-- DATA UNDER STUDY follows --
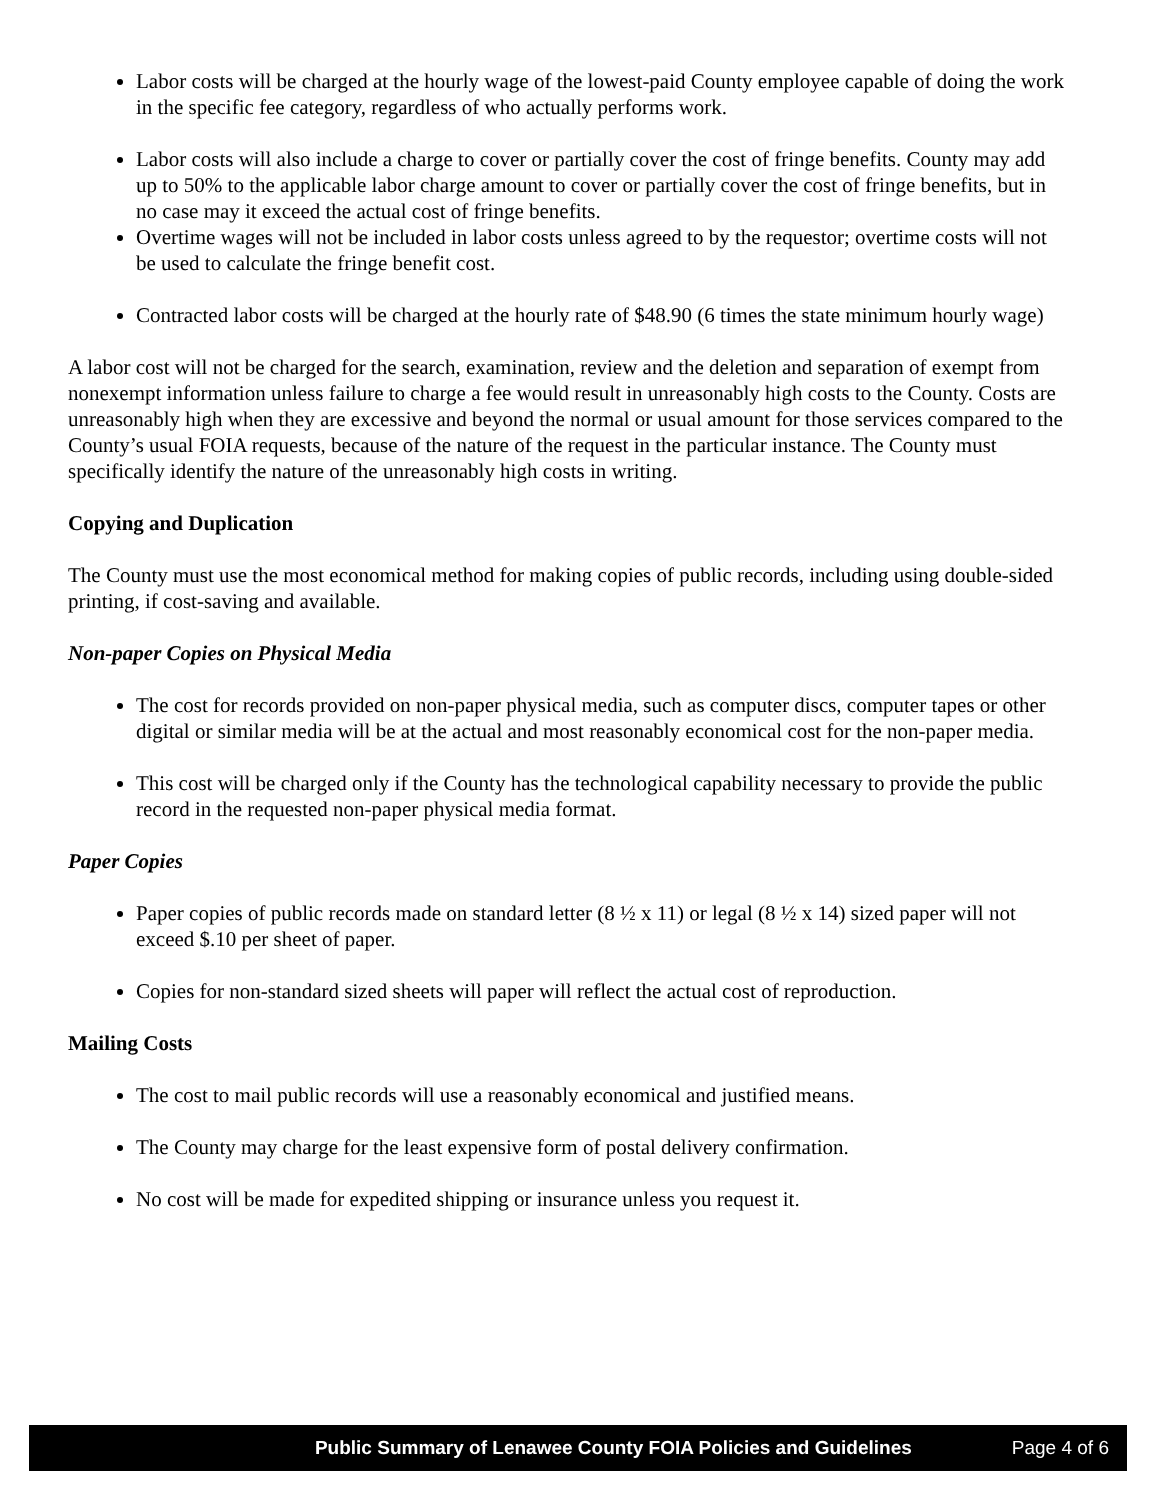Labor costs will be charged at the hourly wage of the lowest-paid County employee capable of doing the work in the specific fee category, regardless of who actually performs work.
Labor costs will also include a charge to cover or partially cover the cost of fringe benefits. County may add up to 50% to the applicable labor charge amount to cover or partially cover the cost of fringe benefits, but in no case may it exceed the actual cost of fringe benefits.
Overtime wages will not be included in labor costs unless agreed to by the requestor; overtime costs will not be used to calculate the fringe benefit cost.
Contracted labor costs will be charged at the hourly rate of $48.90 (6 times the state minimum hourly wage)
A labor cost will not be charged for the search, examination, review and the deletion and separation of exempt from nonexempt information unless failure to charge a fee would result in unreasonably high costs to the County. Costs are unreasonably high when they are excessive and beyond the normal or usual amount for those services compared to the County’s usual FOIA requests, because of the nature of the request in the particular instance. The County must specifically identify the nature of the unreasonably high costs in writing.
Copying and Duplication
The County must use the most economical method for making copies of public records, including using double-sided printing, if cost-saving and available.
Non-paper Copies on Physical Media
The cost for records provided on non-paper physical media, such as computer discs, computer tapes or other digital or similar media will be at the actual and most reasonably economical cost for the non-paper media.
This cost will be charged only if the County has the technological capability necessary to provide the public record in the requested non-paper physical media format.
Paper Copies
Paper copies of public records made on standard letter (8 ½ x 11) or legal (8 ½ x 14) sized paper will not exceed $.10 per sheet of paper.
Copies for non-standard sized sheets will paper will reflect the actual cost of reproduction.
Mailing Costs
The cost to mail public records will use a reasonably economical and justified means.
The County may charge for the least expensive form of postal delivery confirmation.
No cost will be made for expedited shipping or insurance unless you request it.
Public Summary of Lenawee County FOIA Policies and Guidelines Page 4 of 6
-- DATA UNDER STUDY concluded --
▶ [WHAT YOU ARE ASKED TO DO]: Exactly as written, return every line of the listing, but not the pictures.

▶ [ANSWER TO THIS TASK]:
Labor costs will be charged at the hourly wage of the lowest-paid County employee capable of doing the work in the specific fee category, regardless of who actually performs work.
Labor costs will also include a charge to cover or partially cover the cost of fringe benefits. County may add up to 50% to the applicable labor charge amount to cover or partially cover the cost of fringe benefits, but in no case may it exceed the actual cost of fringe benefits.
Overtime wages will not be included in labor costs unless agreed to by the requestor; overtime costs will not be used to calculate the fringe benefit cost.
Contracted labor costs will be charged at the hourly rate of $48.90 (6 times the state minimum hourly wage)
A labor cost will not be charged for the search, examination, review and the deletion and separation of exempt from nonexempt information unless failure to charge a fee would result in unreasonably high costs to the County. Costs are unreasonably high when they are excessive and beyond the normal or usual amount for those services compared to the County’s usual FOIA requests, because of the nature of the request in the particular instance. The County must specifically identify the nature of the unreasonably high costs in writing.
Copying and Duplication
The County must use the most economical method for making copies of public records, including using double-sided printing, if cost-saving and available.
Non-paper Copies on Physical Media
The cost for records provided on non-paper physical media, such as computer discs, computer tapes or other digital or similar media will be at the actual and most reasonably economical cost for the non-paper media.
This cost will be charged only if the County has the technological capability necessary to provide the public record in the requested non-paper physical media format.
Paper Copies
Paper copies of public records made on standard letter (8 ½ x 11) or legal (8 ½ x 14) sized paper will not exceed $.10 per sheet of paper.
Copies for non-standard sized sheets will paper will reflect the actual cost of reproduction.
Mailing Costs
The cost to mail public records will use a reasonably economical and justified means.
The County may charge for the least expensive form of postal delivery confirmation.
No cost will be made for expedited shipping or insurance unless you request it.
Public Summary of Lenawee County FOIA Policies and Guidelines Page 4 of 6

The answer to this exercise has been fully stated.